Directive A = In the excerpt about landscape in the book, what is said to work poorly within mountainous areas?
Directive B = Please retype the part of the excerpt about landscape in the book starting at "Of course, the" and ending at "did it evolve?".
>> Begin Supplied passage
Landscape is hugely important in the book, and it’s more than just a setting. The basic idea of Jay coming to Wales was because of the landscape. One of the features of a mountainous area is that a lot of communications don’t work well within them.  Without the mountain causing such problems, Jay’s journey to Wales makes no sense. The landscape is also why Cobb is there, it’s literally where he ran out of petrol, and where he then saw that he could live effectively alone and without neighbours while still in an area that would serve needs for life.


Of course, the land is also why there’s need of the Mountain Rescue, which in turn is part of why Cobb and Branwen have the skills they need through the book. Not to mention, that the landscape can be as much of a killer as those who pursue Jay.  It’s the setting of the final conflict and is equally dangerous to the players as they are to each other.



As well as some pretty gritty thriller elements you also have an on/off romance between local vet Branwen and mystery man Cobb. The book is not romantic suspense, but their relationship forms one of the distinct threads of the book – why did you want to include a romance? Was it an idea from the start, or did it evolve?
>> End Supplied passage
>> Begin Recorded data
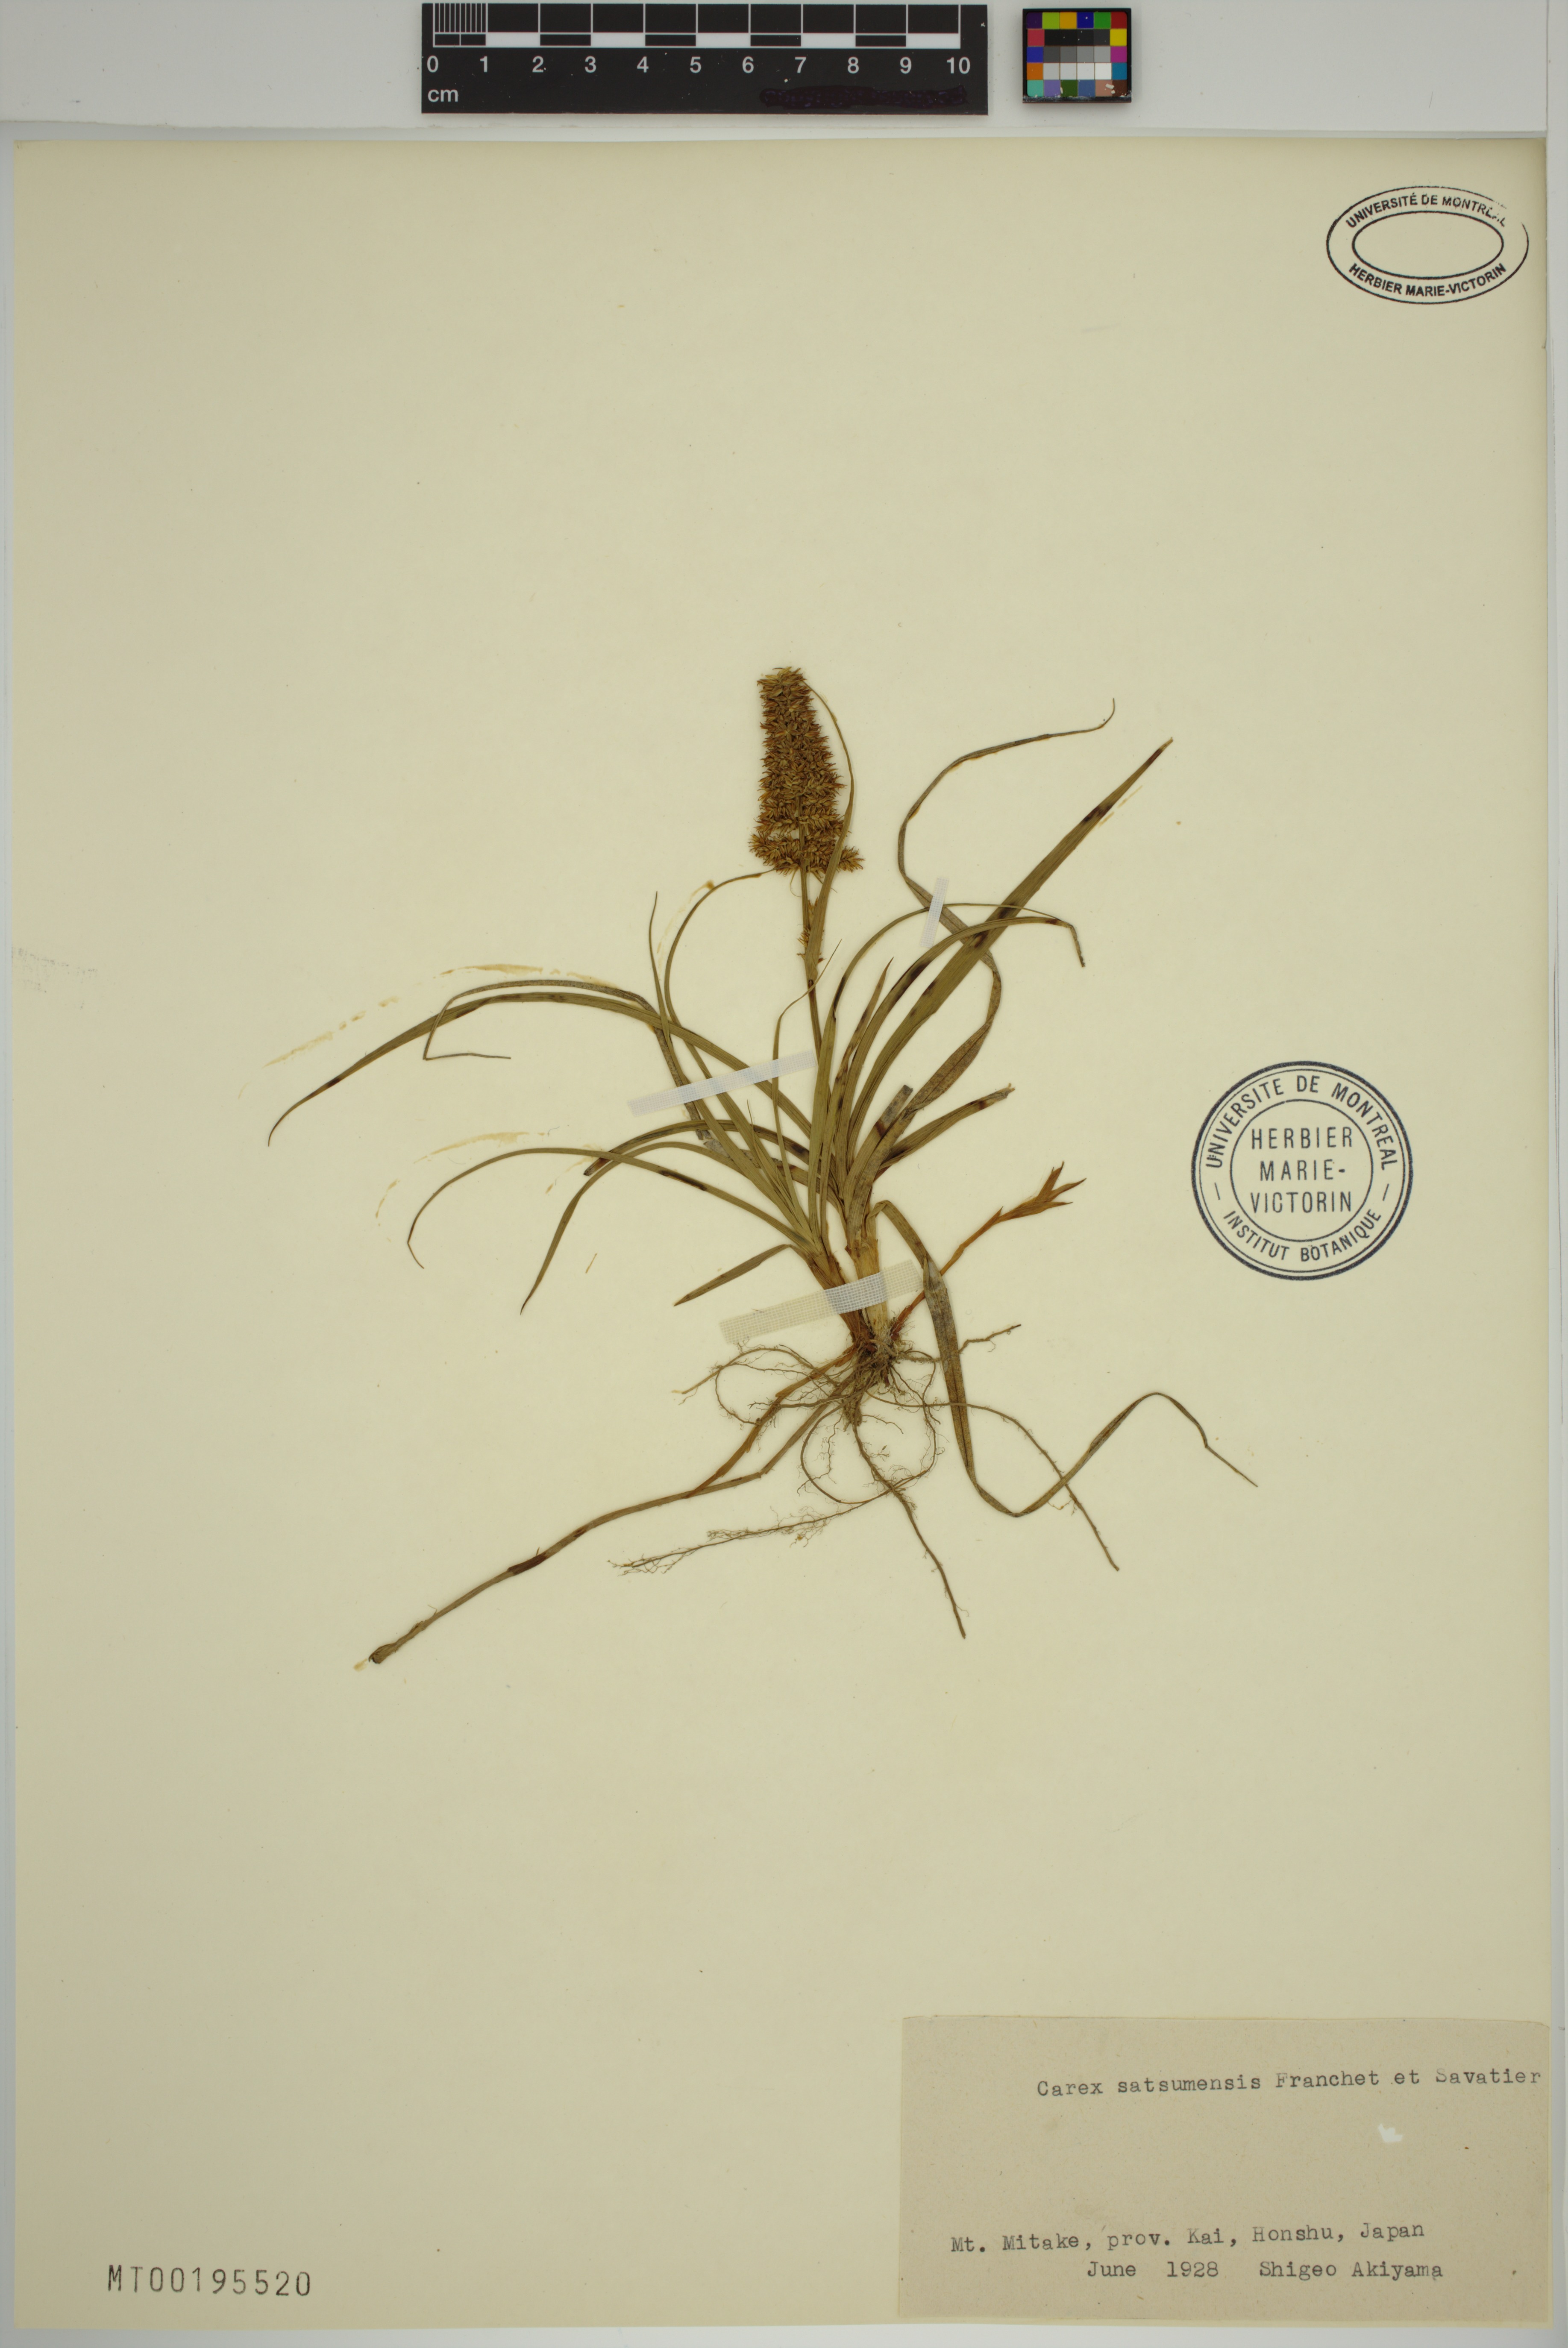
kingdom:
>> End Recorded data
>> Begin Recorded data
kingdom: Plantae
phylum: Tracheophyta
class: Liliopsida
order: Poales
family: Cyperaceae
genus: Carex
>> End Recorded data
Written answer A = A lot of communications don't work well within them.

Written answer B =
Of course, the land is also why there’s need of the Mountain Rescue, which in turn is part of why Cobb and Branwen have the skills they need through the book. Not to mention, that the landscape can be as much of a killer as those who pursue Jay.  It’s the setting of the final conflict and is equally dangerous to the players as they are to each other.



As well as some pretty gritty thriller elements you also have an on/off romance between local vet Branwen and mystery man Cobb. The book is not romantic suspense, but their relationship forms one of the distinct threads of the book – why did you want to include a romance? Was it an idea from the start, or did it evolve?